The technology behind the interception of “Russian Fish” can be traced back to 1874 and the efforts of the French telegraph engineer Jean-Maurice-Émile Baudot. In a desire to increase the speed, amount and accuracy of transmitted text, Baudot adapted principles of the Hughes telegraphic printer and a five-unit code devised by Gauss and Weber to invent what would now be described as a synchronous time division multiplex system.
The heart of his system was a distributor, which rotated brushes over a set of contacts, which connected a series of transmitter and receiver circuits into a single line. This allowed up to four channels to operate simultaneously. The transmitted characters were interleaved so that the signal occurs in different time slots. Further development of multiplexing by Western Union allowed for the simultaneous transmission of eight channels by 1913. By 1936, further Western Union development of the Varioplex increased capacity to 72 terminals of transmission.
The code Baudot devised to drive this system represented letters of the alphabet with five electrical impulses, the unit representing either a pulse (mark) or its absence (space). This resulted in 32 combinations, 26 representing the letters of the alphabet and 6 that could be assigned as control characters, such as a shift or a number. In contemporary terms, it is described as a five-bit code.
The transmission was generated by a skilled operator manipulating a series of five piano like keys in the proper pattern to generate the character signal, which could be printed out at the receiving end. By 1902 a “start – stop” code sequence was added to the Baudot code that allowed automation of the transmission. Both the transmitter and the receiver could now be cued as to the start of the next 5-bit sequence, allowing a standard typewriter device to become the keyer. By the First World War this technology was being adopted by cable companies, railroads, and other corporations that had a need to communicate large amounts of textual data. Paper tape readers had also been devised which allowed the message to be punched out ahead of transmission and then run through a reader. The communication demands of the war led to military interest in teletype, but they also had to contend with the additional difficulty of security.

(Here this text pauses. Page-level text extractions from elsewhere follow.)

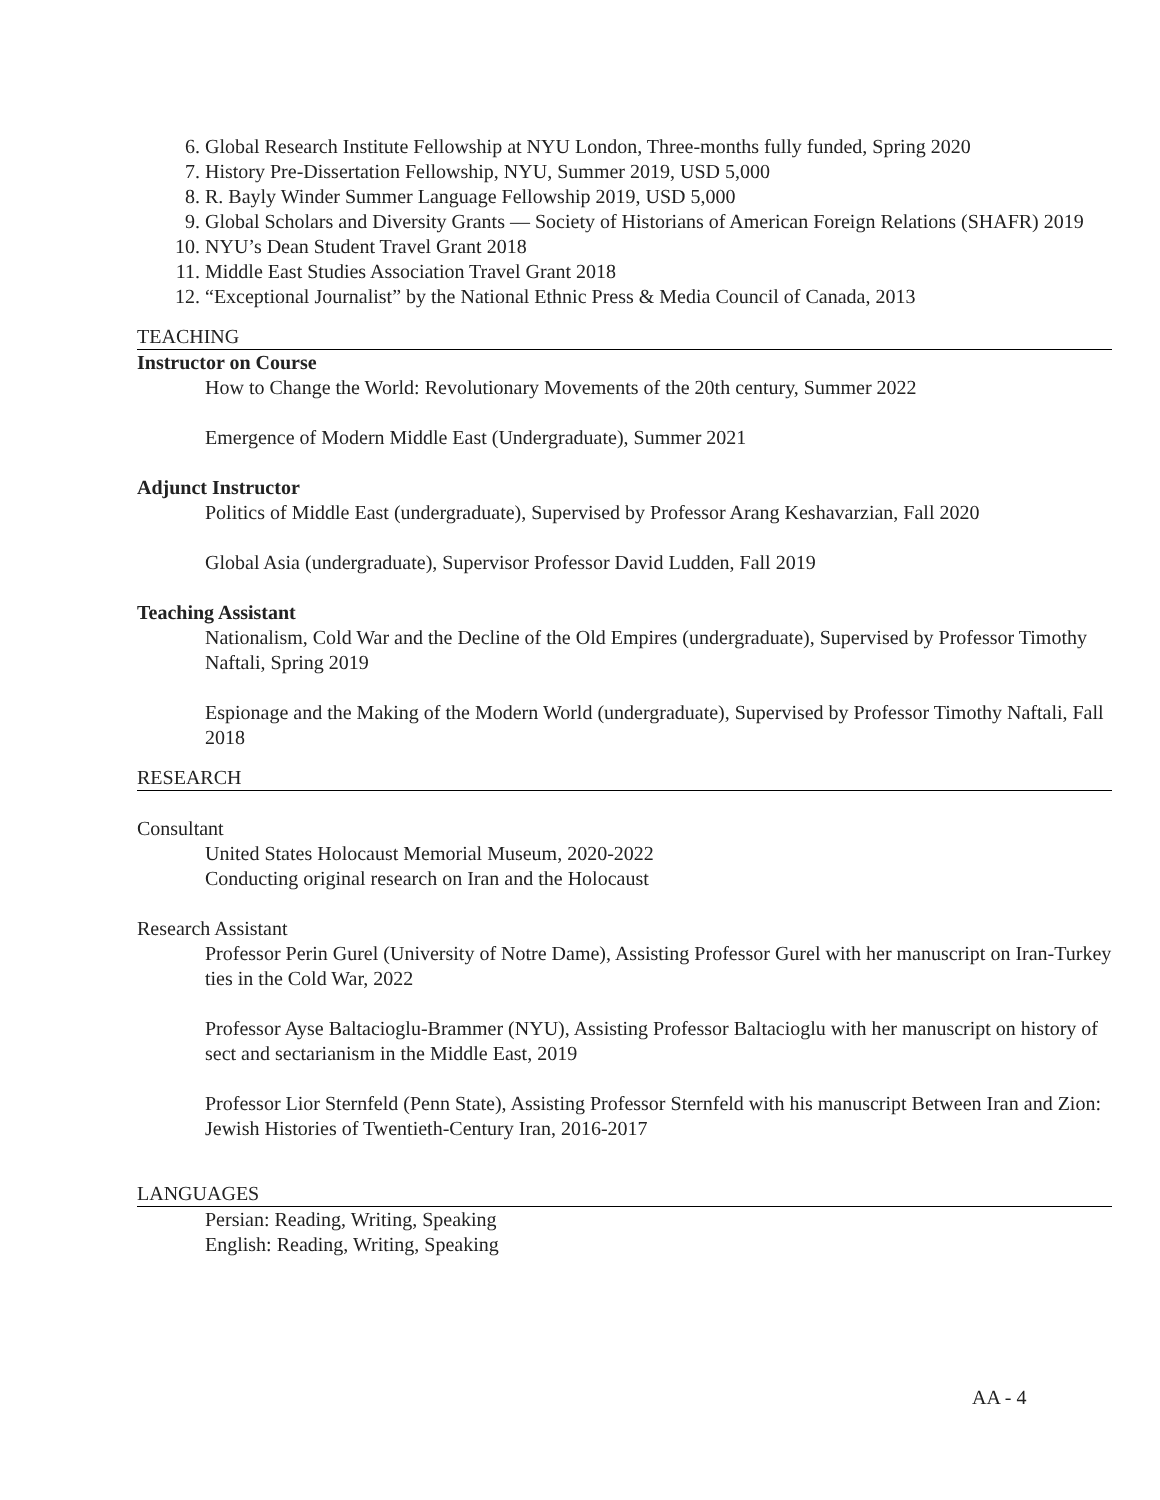6. Global Research Institute Fellowship at NYU London, Three-months fully funded, Spring 2020
7. History Pre-Dissertation Fellowship, NYU, Summer 2019, USD 5,000
8. R. Bayly Winder Summer Language Fellowship 2019, USD 5,000
9. Global Scholars and Diversity Grants — Society of Historians of American Foreign Relations (SHAFR) 2019
10. NYU’s Dean Student Travel Grant 2018
11. Middle East Studies Association Travel Grant 2018
12. “Exceptional Journalist” by the National Ethnic Press & Media Council of Canada, 2013
TEACHING
Instructor on Course
How to Change the World: Revolutionary Movements of the 20th century, Summer 2022
Emergence of Modern Middle East (Undergraduate), Summer 2021
Adjunct Instructor
Politics of Middle East (undergraduate), Supervised by Professor Arang Keshavarzian, Fall 2020
Global Asia (undergraduate), Supervisor Professor David Ludden, Fall 2019
Teaching Assistant
Nationalism, Cold War and the Decline of the Old Empires (undergraduate), Supervised by Professor Timothy Naftali, Spring 2019
Espionage and the Making of the Modern World (undergraduate), Supervised by Professor Timothy Naftali, Fall 2018
RESEARCH
Consultant
United States Holocaust Memorial Museum, 2020-2022
Conducting original research on Iran and the Holocaust
Research Assistant
Professor Perin Gurel (University of Notre Dame), Assisting Professor Gurel with her manuscript on Iran-Turkey ties in the Cold War, 2022
Professor Ayse Baltacioglu-Brammer (NYU), Assisting Professor Baltacioglu with her manuscript on history of sect and sectarianism in the Middle East, 2019
Professor Lior Sternfeld (Penn State), Assisting Professor Sternfeld with his manuscript Between Iran and Zion: Jewish Histories of Twentieth-Century Iran, 2016-2017
LANGUAGES
Persian: Reading, Writing, Speaking
English: Reading, Writing, Speaking
AA - 4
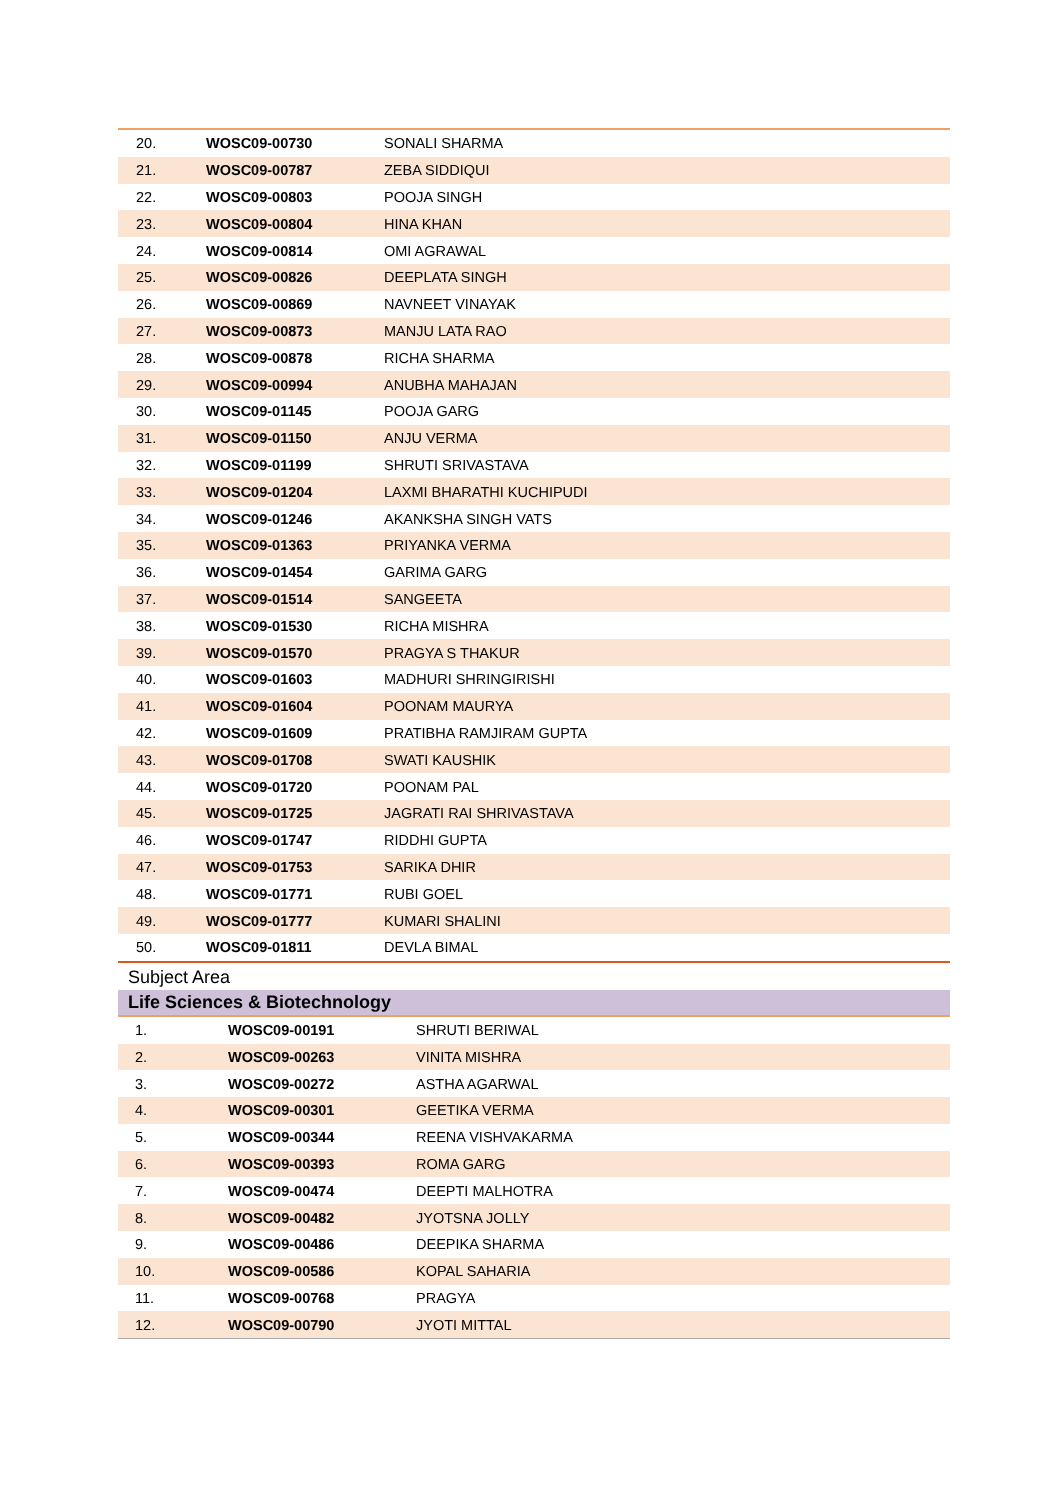| 20. | WOSC09-00730 | SONALI SHARMA |
| 21. | WOSC09-00787 | ZEBA SIDDIQUI |
| 22. | WOSC09-00803 | POOJA SINGH |
| 23. | WOSC09-00804 | HINA KHAN |
| 24. | WOSC09-00814 | OMI AGRAWAL |
| 25. | WOSC09-00826 | DEEPLATA SINGH |
| 26. | WOSC09-00869 | NAVNEET VINAYAK |
| 27. | WOSC09-00873 | MANJU LATA RAO |
| 28. | WOSC09-00878 | RICHA SHARMA |
| 29. | WOSC09-00994 | ANUBHA MAHAJAN |
| 30. | WOSC09-01145 | POOJA GARG |
| 31. | WOSC09-01150 | ANJU VERMA |
| 32. | WOSC09-01199 | SHRUTI SRIVASTAVA |
| 33. | WOSC09-01204 | LAXMI BHARATHI KUCHIPUDI |
| 34. | WOSC09-01246 | AKANKSHA SINGH VATS |
| 35. | WOSC09-01363 | PRIYANKA VERMA |
| 36. | WOSC09-01454 | GARIMA GARG |
| 37. | WOSC09-01514 | SANGEETA |
| 38. | WOSC09-01530 | RICHA MISHRA |
| 39. | WOSC09-01570 | PRAGYA S THAKUR |
| 40. | WOSC09-01603 | MADHURI SHRINGIRISHI |
| 41. | WOSC09-01604 | POONAM MAURYA |
| 42. | WOSC09-01609 | PRATIBHA RAMJIRAM GUPTA |
| 43. | WOSC09-01708 | SWATI KAUSHIK |
| 44. | WOSC09-01720 | POONAM PAL |
| 45. | WOSC09-01725 | JAGRATI RAI SHRIVASTAVA |
| 46. | WOSC09-01747 | RIDDHI GUPTA |
| 47. | WOSC09-01753 | SARIKA DHIR |
| 48. | WOSC09-01771 | RUBI GOEL |
| 49. | WOSC09-01777 | KUMARI SHALINI |
| 50. | WOSC09-01811 | DEVLA BIMAL |
Subject Area
Life Sciences & Biotechnology
| 1. | WOSC09-00191 | SHRUTI BERIWAL |
| 2. | WOSC09-00263 | VINITA MISHRA |
| 3. | WOSC09-00272 | ASTHA AGARWAL |
| 4. | WOSC09-00301 | GEETIKA VERMA |
| 5. | WOSC09-00344 | REENA VISHVAKARMA |
| 6. | WOSC09-00393 | ROMA GARG |
| 7. | WOSC09-00474 | DEEPTI MALHOTRA |
| 8. | WOSC09-00482 | JYOTSNA JOLLY |
| 9. | WOSC09-00486 | DEEPIKA SHARMA |
| 10. | WOSC09-00586 | KOPAL SAHARIA |
| 11. | WOSC09-00768 | PRAGYA |
| 12. | WOSC09-00790 | JYOTI MITTAL |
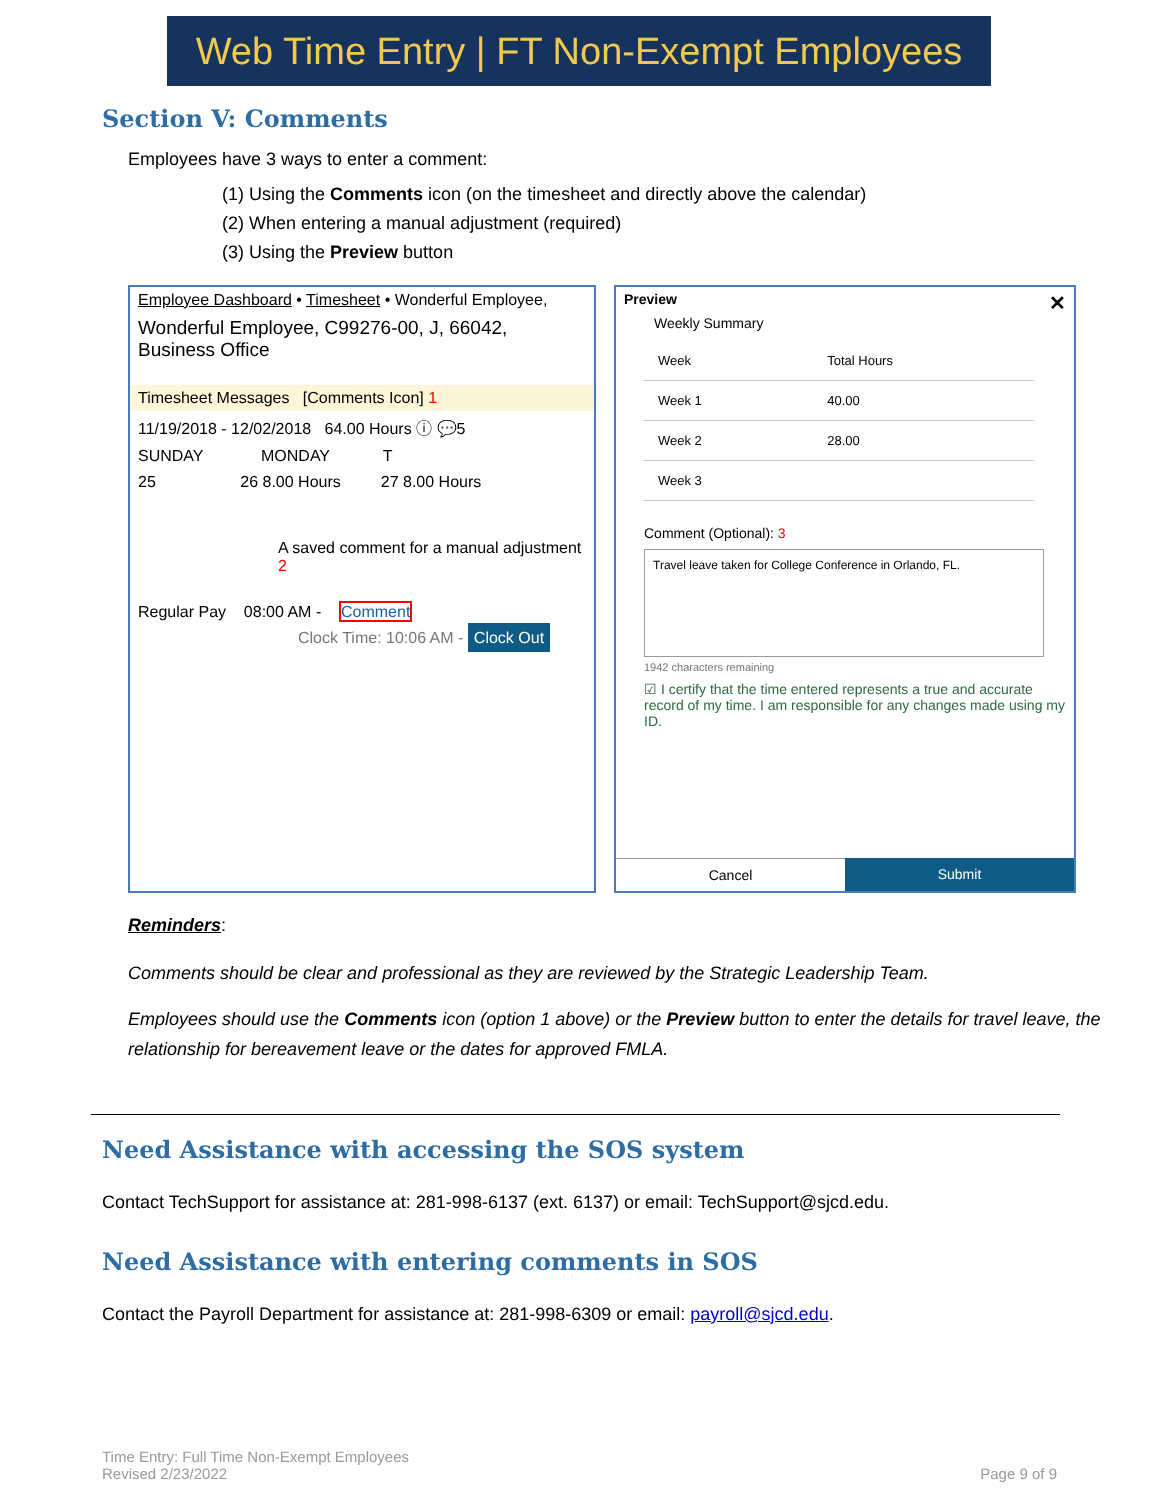Web Time Entry | FT Non-Exempt Employees
Section V: Comments
Employees have 3 ways to enter a comment:
(1) Using the Comments icon (on the timesheet and directly above the calendar)
(2) When entering a manual adjustment (required)
(3) Using the Preview button
Employee Dashboard • Timesheet • Wonderful Employee,
Wonderful Employee, C99276-00, J, 66042, Business Office
Timesheet Messages [Comments Icon] 1
11/19/2018 - 12/02/2018 64.00 Hours ⓘ 💬5
SUNDAY MONDAY T
25 26 8.00 Hours 27 8.00 Hours
A saved comment for a manual adjustment 2
Regular Pay 08:00 AM - Comment
Clock Time: 10:06 AM - Clock Out
Preview ✕
Weekly Summary
| Week | Total Hours |
| Week 1 | 40.00 |
| Week 2 | 28.00 |
| Week 3 | |
Comment (Optional): 3
Travel leave taken for College Conference in Orlando, FL.
1942 characters remaining
☑ I certify that the time entered represents a true and accurate record of my time. I am responsible for any changes made using my ID.
Cancel Submit
Reminders:
Comments should be clear and professional as they are reviewed by the Strategic Leadership Team.
Employees should use the Comments icon (option 1 above) or the Preview button to enter the details for travel leave, the relationship for bereavement leave or the dates for approved FMLA.
Need Assistance with accessing the SOS system
Contact TechSupport for assistance at: 281-998-6137 (ext. 6137) or email: TechSupport@sjcd.edu.
Need Assistance with entering comments in SOS
Contact the Payroll Department for assistance at: 281-998-6309 or email: payroll@sjcd.edu.
Time Entry: Full Time Non-Exempt Employees
Revised 2/23/2022
Page 9 of 9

Gilbert Vernam, an AT&T engineer, developed an automatic means to encrypt the Baudot code punched onto the paper tapes. By creating another tape of randomly generated letters (a key), and running it in step with the plain text, the two message streams could be added together with Boolean “exclusive or” (XOR) function to create a cipher of the original message. Thus, a space + space = mark; a mark + space = mark; space + mark = mark; and mark + mark = space. By reversing the logic at the receiving end with the identical key, it would automatically recover the original plain text message.Teletype technology continued to develop throughout the 1920s and began to take to the air as radio teletype (RTTY). International services, well established for business and news use by the late 1930s, were also adapted by various nations’ military services. The use of Vernamencryption and multiplexing of teletype signals for military purposes became a common practice among the major combatants, so it was no surprise that the Soviets were engaged in the use of these modes.
The Baudwaurm traffic had an unusual aspect. The Russians had devised a method to break the message into pieces and to transmit these segments multiplexed on up to nine separate channels. Without knowledge of the signal characteristics and the proper equipment, interception was very difficult After the Army took over the project over from the FA they developed multiplex receivers to intercept this Russian traffic. The haul of gear captured at Rosenheim included three different intercept receivers:
1. A standard radio receiver fed the intercepted RF signal into the machine. The signal was similar to a standard carrier shift teletype circuit, except that the shift was of 5000 Hz rather than the standard 850 Hz.
2. An automatic Volume Control and a rectifier unit changed the voice frequency into direct current.
3. A double mechanical distributor on a single shaft, utilizing brush contacts, was synchronized to regenerate each channel. Synchronization was accomplished via the use of an oscilloscope. Once the machine was synchronized, it could be locked in with automatic circuits. With the HMFS, different distributors could be inserted into the machine to configure it for the different number of channels.
4. The output was sent into a pulse regenerator as a final stage that inserted a start-stop signal into the data flow and then stored it in a band of five relays that acts as short-term memory buffer ( a “Speicher”) before being transmitted to a corresponding teletype printer. This was necessary to expand the compressed Russian signal back to the standard 20-millisecond length.
The mission was assigned to the Baudot Reception Station of Section 4 of Horchleitatelle Ost, the Intercept Control Station East, (abbreviated HLS Ost), located at Loetzen, East Prussia. After the November 1944 reorganization, it moved to Potsdam and was redesigned as Group VI, Section 1b of the GdNA, under the command of Captain Rowder. Uffz. Karrenberg was the technician primarily responsible for this traffic. These targeted machine generated enciphered signals (codenamed ‘Bandwurm’ by the Germans), were determined to be high-level circuits from Moscow to the Front Armies. There were also one or two links to the Air Force, and one possible link to the Far East. Moscow acted as the net control station and traffic from one Front Army to the other was routed through this central point.